§ **Instructions to follow**:
Put the items from the line with "family: Fagaceae" to the line with "family: Asteraceae" into a two-column CSV with the headers field and value, one row per item. Place each item's text under field and its answer under value, with each in one quoted field and any line breaks changed to spaces.

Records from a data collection
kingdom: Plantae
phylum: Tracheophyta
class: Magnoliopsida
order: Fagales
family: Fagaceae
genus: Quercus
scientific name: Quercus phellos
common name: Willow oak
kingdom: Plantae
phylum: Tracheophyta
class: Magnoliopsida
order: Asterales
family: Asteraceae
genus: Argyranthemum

* * *

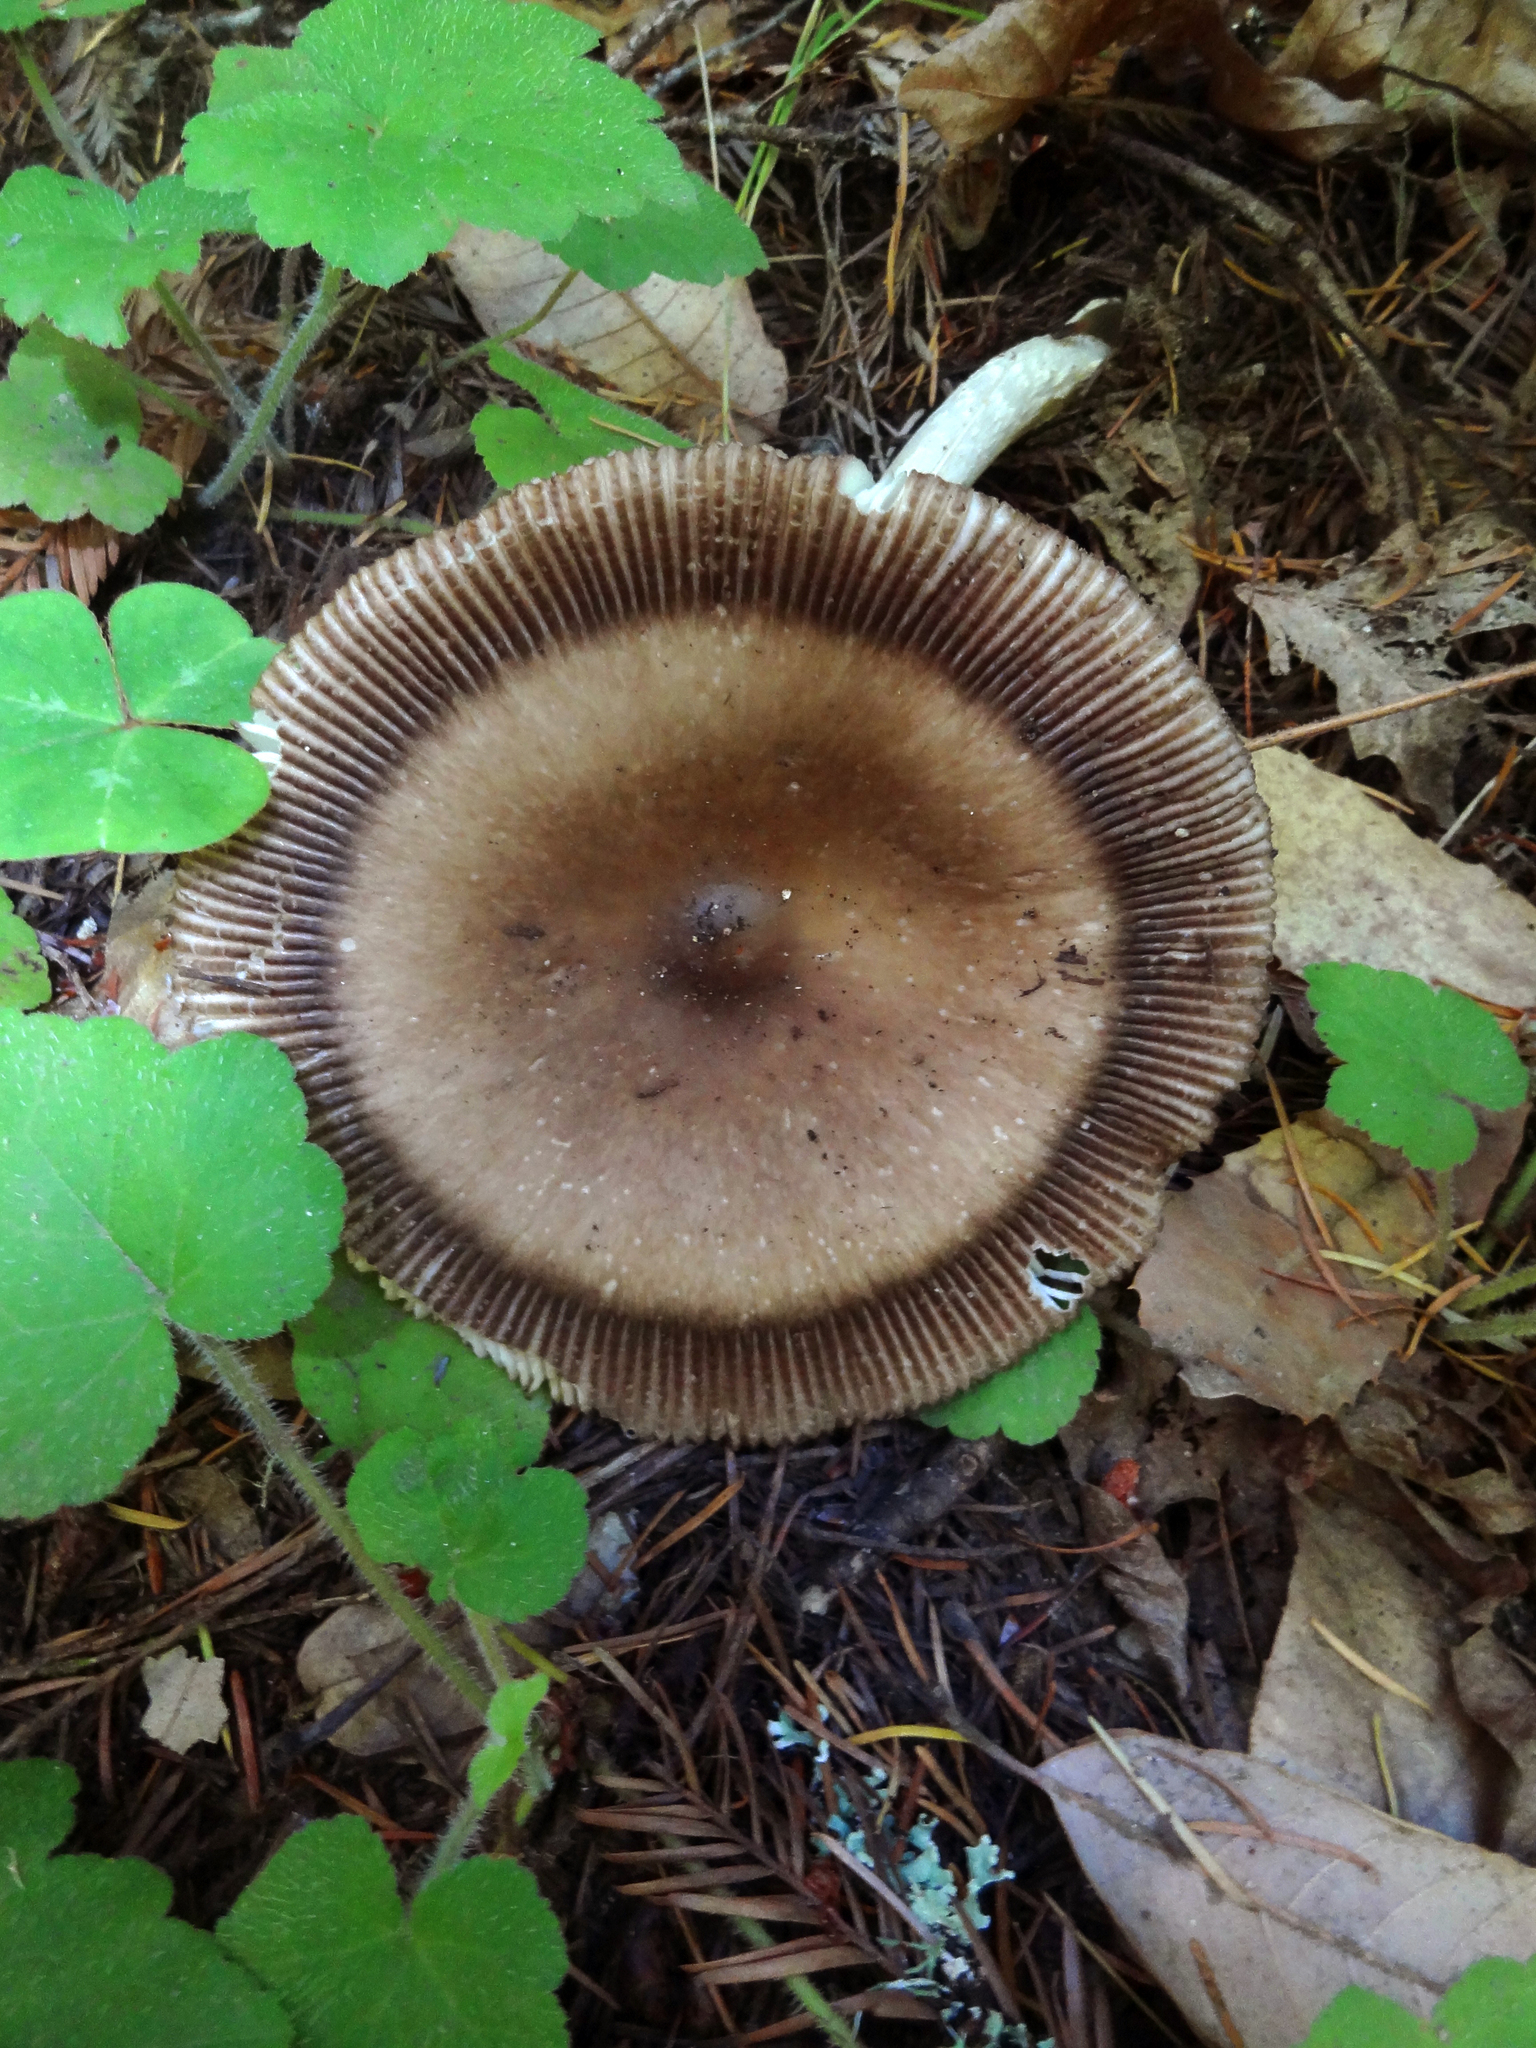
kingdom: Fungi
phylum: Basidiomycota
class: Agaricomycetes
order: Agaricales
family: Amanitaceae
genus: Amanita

§ **Problem solution**:
field,value
"family:","Fagaceae"
"genus:","Quercus"
"scientific name:","Quercus phellos"
"common name:","Willow oak"
"kingdom:","Plantae"
"phylum:","Tracheophyta"
"class:","Magnoliopsida"
"order:","Asterales"
"family:","Asteraceae"